Cuando entablamos así el diálogo, debemos concentrarnos en la misión que comparten todas las religiones: hacer acopio de la sabiduría humana y crear una base para la acción, que pueda resolver las crisis globales que enfrenta la humanidad, como el problema del desarme, la prevención de conflictos, el alivio de la pobreza y la protección ambiental.
Para lograrlo, el diálogo entre religiones no debe limitarse a demostraciones superficiales de amistad y de cooperación, sino convertirse en una empresa compartida por todos, para llegar a descubrir el perfil de una sociedad global deseable y trabajar para hacerla realidad. Con ese fin, la religión debe funcionar, según palabras de Gandhi, no de manera sectaria, sino como factor que contribuya a crear una “fe en el ordenado gobierno moral del universo”.
Por un lado, la religión busca congregar a los seres humanos en unión y armonía con el universo eterno.
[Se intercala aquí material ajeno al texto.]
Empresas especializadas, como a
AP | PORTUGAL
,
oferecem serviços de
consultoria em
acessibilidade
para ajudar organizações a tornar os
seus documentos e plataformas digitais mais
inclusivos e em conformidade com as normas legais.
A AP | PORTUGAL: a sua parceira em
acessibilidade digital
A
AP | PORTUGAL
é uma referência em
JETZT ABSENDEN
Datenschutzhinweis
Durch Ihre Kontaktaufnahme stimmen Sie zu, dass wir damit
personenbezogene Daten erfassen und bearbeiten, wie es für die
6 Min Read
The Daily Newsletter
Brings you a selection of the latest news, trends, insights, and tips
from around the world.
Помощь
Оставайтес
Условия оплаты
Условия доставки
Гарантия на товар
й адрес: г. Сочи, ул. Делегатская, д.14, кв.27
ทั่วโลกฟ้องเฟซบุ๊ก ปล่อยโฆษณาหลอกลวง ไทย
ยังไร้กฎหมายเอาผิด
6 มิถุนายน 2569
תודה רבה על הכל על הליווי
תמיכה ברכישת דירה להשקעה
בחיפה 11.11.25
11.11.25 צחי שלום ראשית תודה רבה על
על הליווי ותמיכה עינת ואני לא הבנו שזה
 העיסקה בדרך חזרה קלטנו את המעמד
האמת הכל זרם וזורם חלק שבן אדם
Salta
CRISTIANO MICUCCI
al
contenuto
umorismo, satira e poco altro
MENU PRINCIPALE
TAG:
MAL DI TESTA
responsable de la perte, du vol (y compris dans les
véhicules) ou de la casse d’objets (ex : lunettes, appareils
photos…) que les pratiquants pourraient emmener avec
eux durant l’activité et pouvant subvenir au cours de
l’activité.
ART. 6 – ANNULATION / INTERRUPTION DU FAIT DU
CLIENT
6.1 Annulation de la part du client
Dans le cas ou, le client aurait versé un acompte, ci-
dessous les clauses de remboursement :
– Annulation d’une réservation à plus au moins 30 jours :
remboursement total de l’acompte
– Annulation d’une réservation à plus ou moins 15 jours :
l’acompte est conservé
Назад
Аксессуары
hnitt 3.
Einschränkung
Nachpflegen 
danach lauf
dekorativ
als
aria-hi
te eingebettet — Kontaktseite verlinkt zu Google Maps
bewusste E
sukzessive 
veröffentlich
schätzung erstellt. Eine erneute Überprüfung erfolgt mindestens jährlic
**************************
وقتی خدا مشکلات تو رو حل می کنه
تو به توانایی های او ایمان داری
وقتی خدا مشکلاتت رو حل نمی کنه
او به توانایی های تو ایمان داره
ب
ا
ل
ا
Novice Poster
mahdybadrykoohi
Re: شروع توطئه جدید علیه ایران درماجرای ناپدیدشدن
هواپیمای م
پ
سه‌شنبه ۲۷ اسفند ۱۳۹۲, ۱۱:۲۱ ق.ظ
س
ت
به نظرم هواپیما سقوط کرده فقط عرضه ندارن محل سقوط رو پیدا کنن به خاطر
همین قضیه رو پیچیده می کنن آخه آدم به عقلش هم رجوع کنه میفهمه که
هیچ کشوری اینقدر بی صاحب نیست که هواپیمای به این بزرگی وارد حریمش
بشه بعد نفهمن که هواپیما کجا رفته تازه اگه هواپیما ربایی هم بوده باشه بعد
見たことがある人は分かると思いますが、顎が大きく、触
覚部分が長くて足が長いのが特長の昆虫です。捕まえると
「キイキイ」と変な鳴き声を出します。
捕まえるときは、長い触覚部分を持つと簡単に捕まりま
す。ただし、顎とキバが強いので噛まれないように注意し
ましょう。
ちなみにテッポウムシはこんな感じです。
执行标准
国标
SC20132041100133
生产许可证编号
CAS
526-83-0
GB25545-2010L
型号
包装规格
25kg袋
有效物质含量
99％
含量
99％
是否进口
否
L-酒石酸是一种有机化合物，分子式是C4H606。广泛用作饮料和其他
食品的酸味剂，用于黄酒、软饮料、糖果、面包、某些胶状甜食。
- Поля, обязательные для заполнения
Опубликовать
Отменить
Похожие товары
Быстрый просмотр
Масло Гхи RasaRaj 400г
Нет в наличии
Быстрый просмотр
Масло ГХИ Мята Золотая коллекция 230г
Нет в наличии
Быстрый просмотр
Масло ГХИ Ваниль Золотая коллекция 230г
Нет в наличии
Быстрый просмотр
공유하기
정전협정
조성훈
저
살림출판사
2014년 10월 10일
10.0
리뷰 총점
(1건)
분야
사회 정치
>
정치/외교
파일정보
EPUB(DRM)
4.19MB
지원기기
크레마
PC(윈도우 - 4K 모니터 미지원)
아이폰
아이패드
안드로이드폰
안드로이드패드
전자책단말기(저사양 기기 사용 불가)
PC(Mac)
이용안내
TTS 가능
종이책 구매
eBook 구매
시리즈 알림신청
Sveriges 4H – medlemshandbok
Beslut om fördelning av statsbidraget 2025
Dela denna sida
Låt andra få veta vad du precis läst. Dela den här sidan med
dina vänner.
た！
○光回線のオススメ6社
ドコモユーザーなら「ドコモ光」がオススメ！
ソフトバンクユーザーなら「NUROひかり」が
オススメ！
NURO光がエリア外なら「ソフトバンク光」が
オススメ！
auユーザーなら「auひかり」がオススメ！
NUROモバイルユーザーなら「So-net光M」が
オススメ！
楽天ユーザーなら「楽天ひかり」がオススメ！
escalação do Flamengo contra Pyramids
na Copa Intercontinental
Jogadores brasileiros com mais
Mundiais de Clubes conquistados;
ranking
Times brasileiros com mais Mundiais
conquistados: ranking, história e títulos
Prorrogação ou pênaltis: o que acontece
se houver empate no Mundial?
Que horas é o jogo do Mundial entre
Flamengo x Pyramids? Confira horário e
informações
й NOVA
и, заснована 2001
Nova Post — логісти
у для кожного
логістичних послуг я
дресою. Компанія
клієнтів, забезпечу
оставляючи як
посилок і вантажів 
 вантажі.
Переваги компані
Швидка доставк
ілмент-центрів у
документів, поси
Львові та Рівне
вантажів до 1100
Al mismo tiempo, la religión se caracteriza en principio por su compromiso de mejorar la vida de la gente y las sociedades. Nunca debemos olvidar que las personas no existen para servir a la religión; es la religión la que existe para servir a la causa de la felicidad y la paz del ser humano.
En última instancia, siento que es un error suponer que hay que catalogar a la gente según su origen étnico, religioso o extracción social. Creo que, por el contrario, al entablar el diálogo, debemos esforzarnos por considerar a cada persona como alguien único. En ese sentido, más que el diálogo entre grupos religiosos o el diálogo sobre dogmas, es necesario cultivar el diálogo entre las personas. Es esa clase de intercambio, el que se produce de vida a vida entre individuos de todo el globo, al que he decidido dedicar mi vida.